Your assignment =
Return exactly the lines of the records below, starting at the line that contains "(IHC) histopathology image" and ending at the line that contains "cells reveal low", with both of those lines kept.

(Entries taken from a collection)

────────────────

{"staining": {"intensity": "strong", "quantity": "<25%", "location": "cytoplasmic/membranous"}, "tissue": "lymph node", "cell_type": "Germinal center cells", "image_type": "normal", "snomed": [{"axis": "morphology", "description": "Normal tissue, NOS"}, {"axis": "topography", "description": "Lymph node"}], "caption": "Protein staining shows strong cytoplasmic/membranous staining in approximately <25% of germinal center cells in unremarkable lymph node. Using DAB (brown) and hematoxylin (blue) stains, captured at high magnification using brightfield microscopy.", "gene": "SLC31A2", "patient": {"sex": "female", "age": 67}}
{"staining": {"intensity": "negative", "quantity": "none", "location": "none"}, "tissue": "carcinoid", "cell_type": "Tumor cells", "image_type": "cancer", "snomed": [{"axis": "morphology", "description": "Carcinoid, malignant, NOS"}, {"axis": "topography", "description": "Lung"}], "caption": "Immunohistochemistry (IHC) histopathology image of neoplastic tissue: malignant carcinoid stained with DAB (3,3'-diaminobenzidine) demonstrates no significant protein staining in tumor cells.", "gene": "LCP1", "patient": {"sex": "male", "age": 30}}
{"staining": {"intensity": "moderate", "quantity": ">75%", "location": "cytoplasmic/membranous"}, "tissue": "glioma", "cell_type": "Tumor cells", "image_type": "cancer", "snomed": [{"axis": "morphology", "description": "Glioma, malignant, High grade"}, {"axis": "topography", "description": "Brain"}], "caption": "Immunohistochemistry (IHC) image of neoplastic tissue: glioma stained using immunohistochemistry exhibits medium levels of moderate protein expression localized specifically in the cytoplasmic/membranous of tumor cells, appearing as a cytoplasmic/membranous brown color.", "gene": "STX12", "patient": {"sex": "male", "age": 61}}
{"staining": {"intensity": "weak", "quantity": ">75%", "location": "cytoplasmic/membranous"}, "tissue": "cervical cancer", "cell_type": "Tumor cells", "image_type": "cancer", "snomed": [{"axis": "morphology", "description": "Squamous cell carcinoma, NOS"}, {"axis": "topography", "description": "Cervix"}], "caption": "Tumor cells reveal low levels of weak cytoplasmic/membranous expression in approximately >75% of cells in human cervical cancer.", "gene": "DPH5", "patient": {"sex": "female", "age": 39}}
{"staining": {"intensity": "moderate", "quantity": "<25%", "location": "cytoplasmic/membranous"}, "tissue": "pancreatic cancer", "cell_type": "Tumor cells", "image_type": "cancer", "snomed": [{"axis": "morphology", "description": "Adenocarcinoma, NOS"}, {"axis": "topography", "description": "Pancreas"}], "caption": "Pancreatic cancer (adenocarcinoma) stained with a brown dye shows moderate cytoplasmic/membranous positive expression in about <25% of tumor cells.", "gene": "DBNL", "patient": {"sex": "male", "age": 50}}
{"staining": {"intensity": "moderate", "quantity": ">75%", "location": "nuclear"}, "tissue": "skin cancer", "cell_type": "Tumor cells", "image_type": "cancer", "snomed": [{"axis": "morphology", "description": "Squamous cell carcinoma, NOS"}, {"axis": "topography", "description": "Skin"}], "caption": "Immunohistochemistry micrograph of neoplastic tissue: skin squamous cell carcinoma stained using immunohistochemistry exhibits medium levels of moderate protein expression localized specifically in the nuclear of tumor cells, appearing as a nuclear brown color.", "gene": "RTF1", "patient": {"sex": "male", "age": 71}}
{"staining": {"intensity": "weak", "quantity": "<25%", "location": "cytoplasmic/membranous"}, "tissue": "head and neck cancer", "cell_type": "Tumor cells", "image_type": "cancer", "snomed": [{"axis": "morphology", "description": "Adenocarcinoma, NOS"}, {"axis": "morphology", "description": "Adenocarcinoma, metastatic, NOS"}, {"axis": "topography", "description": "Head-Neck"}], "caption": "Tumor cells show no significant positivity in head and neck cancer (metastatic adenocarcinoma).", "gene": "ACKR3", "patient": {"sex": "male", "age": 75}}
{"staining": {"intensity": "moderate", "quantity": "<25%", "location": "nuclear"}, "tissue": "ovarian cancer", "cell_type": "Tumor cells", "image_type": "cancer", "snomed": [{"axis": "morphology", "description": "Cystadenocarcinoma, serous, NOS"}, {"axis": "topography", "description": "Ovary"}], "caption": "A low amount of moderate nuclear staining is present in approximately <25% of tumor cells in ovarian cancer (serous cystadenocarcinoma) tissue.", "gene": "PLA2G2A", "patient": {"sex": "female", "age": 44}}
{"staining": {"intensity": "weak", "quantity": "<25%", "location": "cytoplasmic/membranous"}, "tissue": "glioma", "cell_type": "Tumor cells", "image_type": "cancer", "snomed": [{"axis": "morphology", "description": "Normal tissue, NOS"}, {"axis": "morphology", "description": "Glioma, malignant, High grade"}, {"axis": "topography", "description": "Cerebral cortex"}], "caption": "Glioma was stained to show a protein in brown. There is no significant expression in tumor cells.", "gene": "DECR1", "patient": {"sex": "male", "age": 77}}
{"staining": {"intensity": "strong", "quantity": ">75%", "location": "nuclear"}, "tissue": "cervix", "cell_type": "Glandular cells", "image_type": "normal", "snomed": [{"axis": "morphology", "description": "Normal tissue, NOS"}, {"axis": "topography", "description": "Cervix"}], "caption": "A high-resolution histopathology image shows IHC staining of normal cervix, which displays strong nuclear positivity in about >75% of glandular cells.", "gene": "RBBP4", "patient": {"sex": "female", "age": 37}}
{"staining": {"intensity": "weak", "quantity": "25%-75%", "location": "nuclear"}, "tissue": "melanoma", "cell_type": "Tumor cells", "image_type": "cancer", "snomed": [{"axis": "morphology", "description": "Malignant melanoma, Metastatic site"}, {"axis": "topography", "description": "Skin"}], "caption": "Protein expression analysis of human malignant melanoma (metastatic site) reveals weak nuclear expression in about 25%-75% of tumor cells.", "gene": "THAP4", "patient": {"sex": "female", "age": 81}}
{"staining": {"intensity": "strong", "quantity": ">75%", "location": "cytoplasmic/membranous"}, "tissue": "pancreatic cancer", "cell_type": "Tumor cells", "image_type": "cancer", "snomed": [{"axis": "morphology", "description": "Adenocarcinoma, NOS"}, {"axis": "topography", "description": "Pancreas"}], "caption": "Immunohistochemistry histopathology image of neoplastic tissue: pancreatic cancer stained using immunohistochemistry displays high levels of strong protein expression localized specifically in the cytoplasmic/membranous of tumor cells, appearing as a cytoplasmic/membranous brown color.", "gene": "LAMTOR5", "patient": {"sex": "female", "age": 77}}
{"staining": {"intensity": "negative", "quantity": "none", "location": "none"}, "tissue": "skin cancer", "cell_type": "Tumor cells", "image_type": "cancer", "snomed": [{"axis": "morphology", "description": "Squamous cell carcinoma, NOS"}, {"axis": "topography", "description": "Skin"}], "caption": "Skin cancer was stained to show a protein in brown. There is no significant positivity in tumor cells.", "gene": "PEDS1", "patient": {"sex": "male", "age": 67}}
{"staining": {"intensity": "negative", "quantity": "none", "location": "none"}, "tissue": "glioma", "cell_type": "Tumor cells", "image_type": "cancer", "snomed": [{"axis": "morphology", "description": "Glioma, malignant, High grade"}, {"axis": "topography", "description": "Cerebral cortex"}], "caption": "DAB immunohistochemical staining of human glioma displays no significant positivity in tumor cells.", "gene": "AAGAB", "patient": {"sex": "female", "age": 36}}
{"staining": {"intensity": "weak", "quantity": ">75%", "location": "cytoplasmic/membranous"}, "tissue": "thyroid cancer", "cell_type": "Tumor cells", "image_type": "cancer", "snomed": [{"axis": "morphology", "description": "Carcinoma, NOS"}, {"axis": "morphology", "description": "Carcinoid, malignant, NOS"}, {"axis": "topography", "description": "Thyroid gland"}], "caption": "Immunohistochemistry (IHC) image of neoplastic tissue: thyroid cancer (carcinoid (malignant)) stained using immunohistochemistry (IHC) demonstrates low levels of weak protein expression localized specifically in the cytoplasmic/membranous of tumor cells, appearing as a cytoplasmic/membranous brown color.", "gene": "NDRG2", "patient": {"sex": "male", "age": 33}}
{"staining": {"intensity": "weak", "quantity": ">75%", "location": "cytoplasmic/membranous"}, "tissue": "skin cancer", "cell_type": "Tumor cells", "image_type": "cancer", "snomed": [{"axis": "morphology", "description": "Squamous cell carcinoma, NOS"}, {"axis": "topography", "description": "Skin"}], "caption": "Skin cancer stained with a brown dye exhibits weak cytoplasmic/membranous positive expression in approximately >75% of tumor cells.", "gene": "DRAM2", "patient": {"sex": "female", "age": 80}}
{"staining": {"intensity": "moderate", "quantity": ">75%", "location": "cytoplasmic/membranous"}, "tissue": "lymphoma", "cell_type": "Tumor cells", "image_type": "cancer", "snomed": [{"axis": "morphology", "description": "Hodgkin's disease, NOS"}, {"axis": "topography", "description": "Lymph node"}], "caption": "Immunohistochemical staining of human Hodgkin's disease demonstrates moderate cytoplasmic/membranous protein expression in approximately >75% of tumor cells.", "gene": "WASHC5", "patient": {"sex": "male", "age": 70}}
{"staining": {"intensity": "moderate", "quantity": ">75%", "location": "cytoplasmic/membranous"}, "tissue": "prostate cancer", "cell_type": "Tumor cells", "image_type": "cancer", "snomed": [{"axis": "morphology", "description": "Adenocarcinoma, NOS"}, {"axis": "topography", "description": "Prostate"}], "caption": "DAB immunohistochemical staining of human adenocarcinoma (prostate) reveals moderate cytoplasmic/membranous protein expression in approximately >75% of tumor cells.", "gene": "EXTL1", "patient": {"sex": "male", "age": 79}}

────────────────

Task result =
{"staining": {"intensity": "negative", "quantity": "none", "location": "none"}, "tissue": "carcinoid", "cell_type": "Tumor cells", "image_type": "cancer", "snomed": [{"axis": "morphology", "description": "Carcinoid, malignant, NOS"}, {"axis": "topography", "description": "Lung"}], "caption": "Immunohistochemistry (IHC) histopathology image of neoplastic tissue: malignant carcinoid stained with DAB (3,3'-diaminobenzidine) demonstrates no significant protein staining in tumor cells.", "gene": "LCP1", "patient": {"sex": "male", "age": 30}}
{"staining": {"intensity": "moderate", "quantity": ">75%", "location": "cytoplasmic/membranous"}, "tissue": "glioma", "cell_type": "Tumor cells", "image_type": "cancer", "snomed": [{"axis": "morphology", "description": "Glioma, malignant, High grade"}, {"axis": "topography", "description": "Brain"}], "caption": "Immunohistochemistry (IHC) image of neoplastic tissue: glioma stained using immunohistochemistry exhibits medium levels of moderate protein expression localized specifically in the cytoplasmic/membranous of tumor cells, appearing as a cytoplasmic/membranous brown color.", "gene": "STX12", "patient": {"sex": "male", "age": 61}}
{"staining": {"intensity": "weak", "quantity": ">75%", "location": "cytoplasmic/membranous"}, "tissue": "cervical cancer", "cell_type": "Tumor cells", "image_type": "cancer", "snomed": [{"axis": "morphology", "description": "Squamous cell carcinoma, NOS"}, {"axis": "topography", "description": "Cervix"}], "caption": "Tumor cells reveal low levels of weak cytoplasmic/membranous expression in approximately >75% of cells in human cervical cancer.", "gene": "DPH5", "patient": {"sex": "female", "age": 39}}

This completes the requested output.